The unicist ontology of automation implies a process that integrates systemic, operational and cognitive objects with quality assurance through automated processes or human control.
The ontology of automation and its segments will be described in conceptual terms.
Manual implies that the process is conditioned by the instruction individuals receive to develop their tasks.
The manual process implies that the operator makes the necessary controls and decisions to define if a process continues or not.
Manual processes are usually sustained by a strict “procedures handbook” to maximize the automation of human behavior to ensure the quality assurance process.
It is a manual process that integrates automation with a high level of human participation in the work processes.
Human intervention occurs in pre-planned intermediate stages to define if the fulfillment of the stages is accepted as valid or invalid.
Semi-automatic includes strict manual operational control processes.
It implies a systemic automation process including automated quality assurance of the system.
It is based on maximizing efficiency to sustain effectiveness. It limits the role of efficacy to the system design.
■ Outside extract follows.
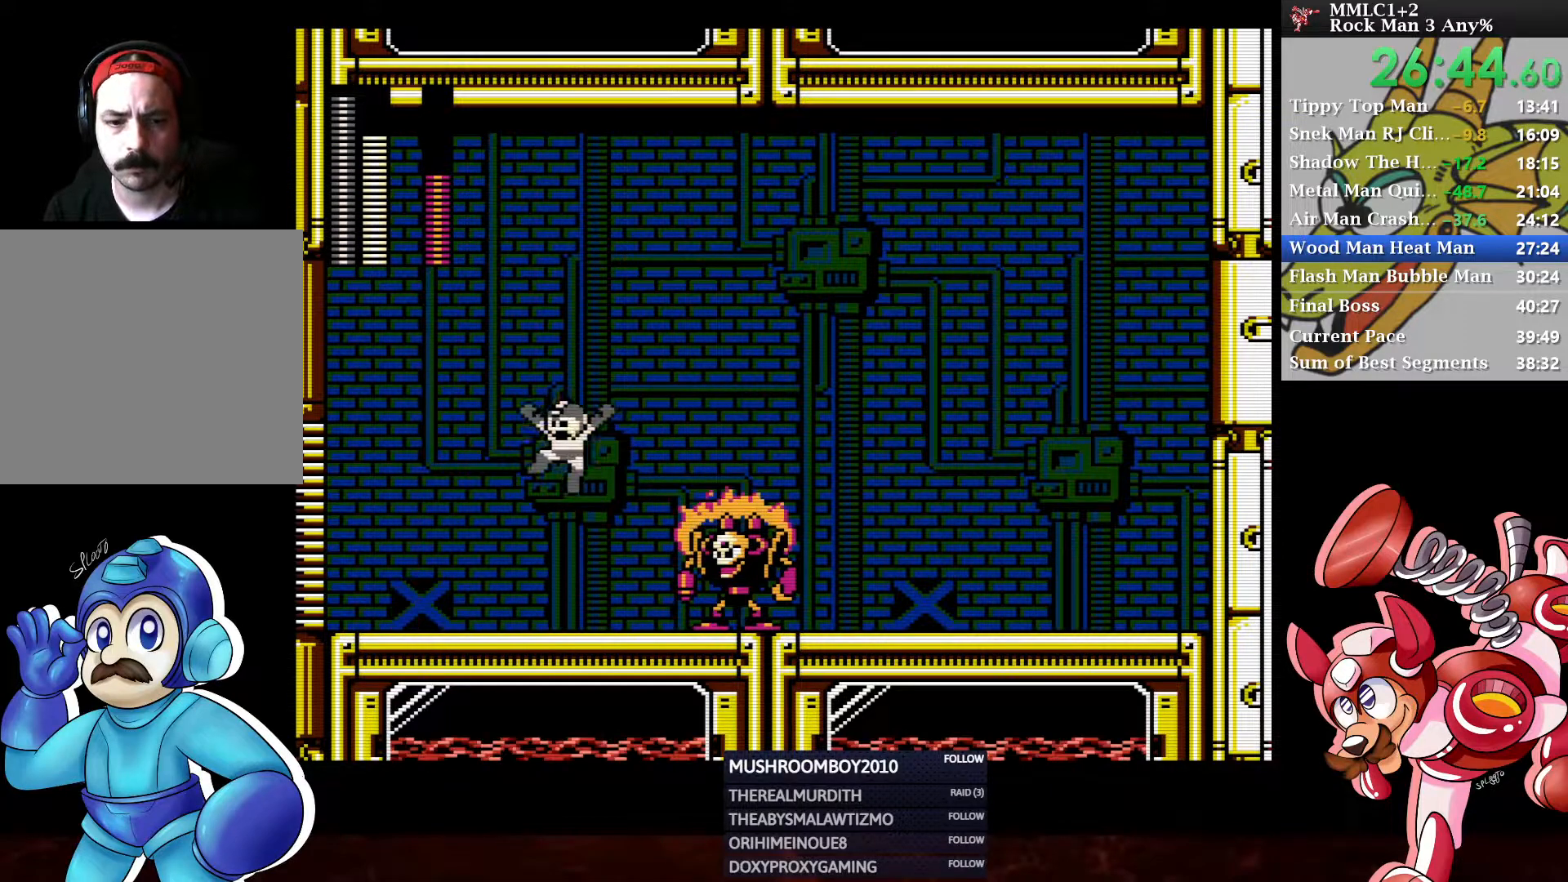
{"buttons": ["DPAD_LEFT"], "left_stick": "center", "right_stick": "center", "events": [[150, "A", "up"]]}
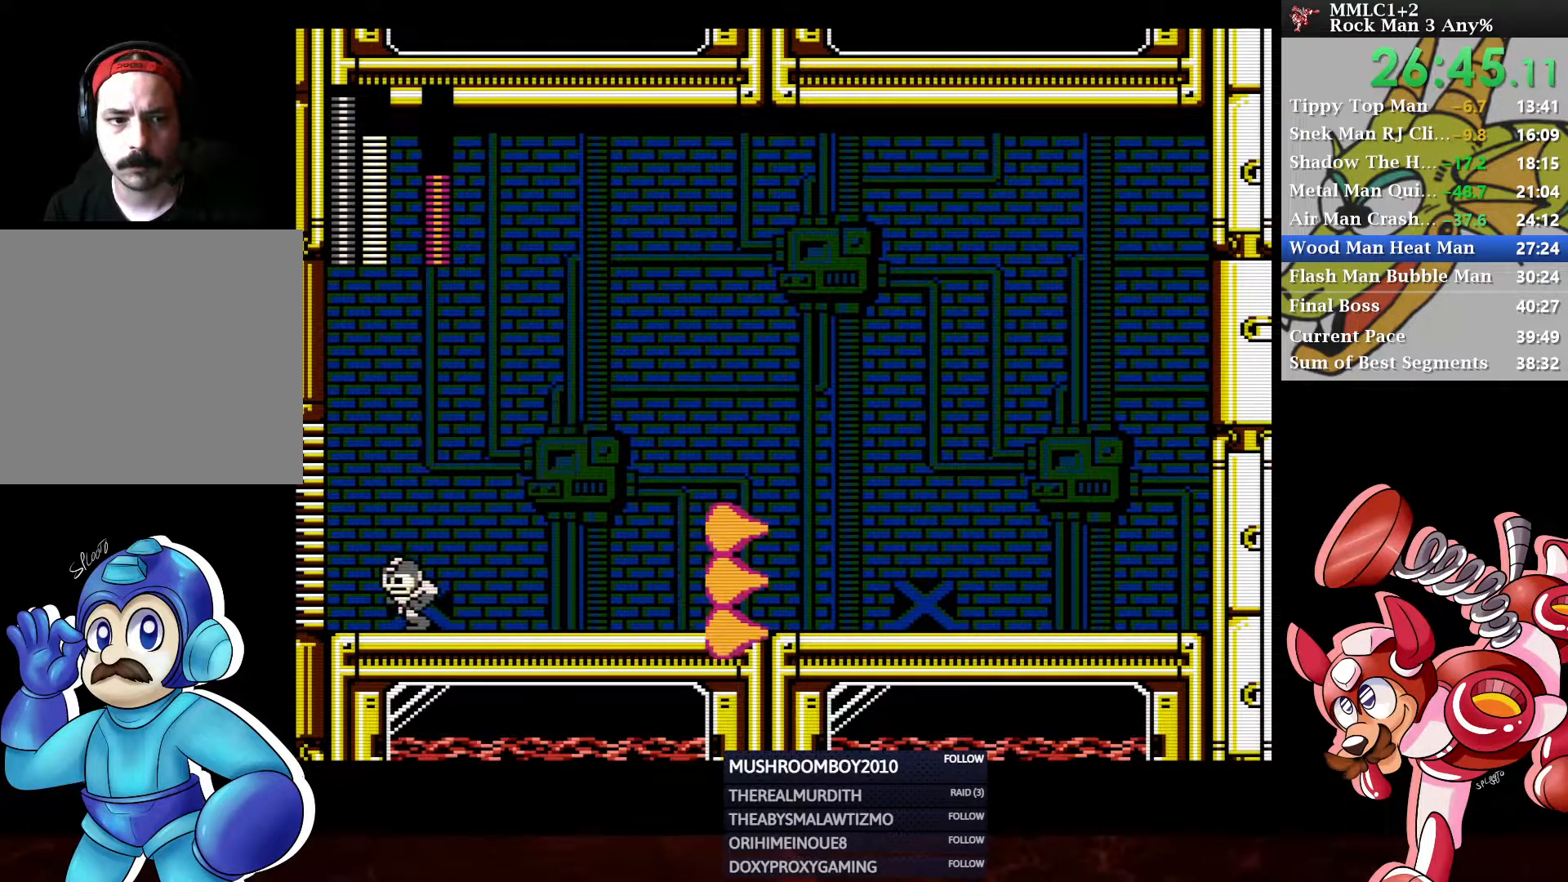
{"buttons": ["A", "DPAD_RIGHT"], "left_stick": "center", "right_stick": "center", "events": [[217, "DPAD_LEFT", "up"], [250, "A", "down"], [300, "DPAD_RIGHT", "down"]]}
The quality assurance is defined by the operational redundancies and the self-exclusion mechanisms of the system in case problems cannot be corrected using redundancies.
An adaptive automation works with the feedback of reality to manage the changes of the system.
It implies an intelligent automation that rules the functionality of the objectives to be achieved.
It includes redundancy and self-exclusion mechanisms to ensure quality.
But its intelligent process is based on its capacity to modify the system to deal with the environment.
The Architecture of Automation
The architecture of automation defines the structures of conceptual engineering. It can also be defined by the conceptual design of the automation system.
In operational terms, the architecture of automation is integrated by systemic objects that transform energy, operational objects that seek to generate value and robots that automate the work processes to optimize the energetic algorithm.
The objective of an automation process is the generation of value to be added to the participants of a “system”.
The transformation of the energy is sustained by a knowledge bank and a quality assurance model.
It is a system that learns from the feedback to improve the work processes while it is included in robots and systemic objects.
The knowledge banks that sustain the operation are generated by the members of the system. Therefore, the system is closed although it is open if the energy equation is considered.
When talking about robotics we are using the word in its universal meaning including industrial, virtual, home o whatever the function of a robot might be.
Robotics uses a system that allows introducing information of reality, introducing conceptual operational structures to modify the knowledge the system has, making decisions and dealing with the feedback from reality.
The objective of a robot is to develop a work. This work needs to generate value with quality assurance which defines robots as paradigmatic objects.
Objects have a concept that is implicit in their function to generate value, working within the limits of their quality assurance.
When talking about third or fourth generation robots, they include a methodology that allows learning and operating based on pre-established controls and learning processes.
Robots need to have a quality assurance system with a redundant method to ensure their operation.
It is necessary then to have a self-excluding system to deactivate the robot when its work exceeds the operational parameters established to achieve its objective.
The redundant method has to be fully reliable and needs to trigger a self-exclusion automatism when redundancy cannot fulfill the working standards.
Classification of Robots:
First generation robots
They are robots with predefined operations that can only be reprogrammed by changing their hardware.
By definition a first generation robot has rigid parameters and quality assurance systems based on its exclusion when the operational limits are exceeded.
Second generation robots
They are robots that produce predefined operations but they can be reprogrammed changing their software.
They have the possibility of having quality assurance systems to generate operational alerts to adjust their functionality based on the feedback of their system and not only their operation. Second generation robots are “slaves” with inflexible programs to obtain fixed results based on the knowledge introduced by human programming.
Third generation robots
They are robots that have a learning capacity based on the measurement of the results produced. Based on this feedback they regulate the energy they use according to the power needed for each activity.
Learning is based on the restricted context they work with. Their learning systems will become improved based on the evolution of information technology.
Fourth generation robots
They are those robots that are able to integrate in an interdependent way with the context they work in. They have the capacity to learn from their own operational experience and from the feedback coming from other interrelated systems.
They develop a learning process based on the feedback to generate simulations until the knowledge is integrated in their system to generate a reliable operation.
The function of robots is to work and generate value. That is why they are homologous to human work. Each generation of robots develops work in a different way.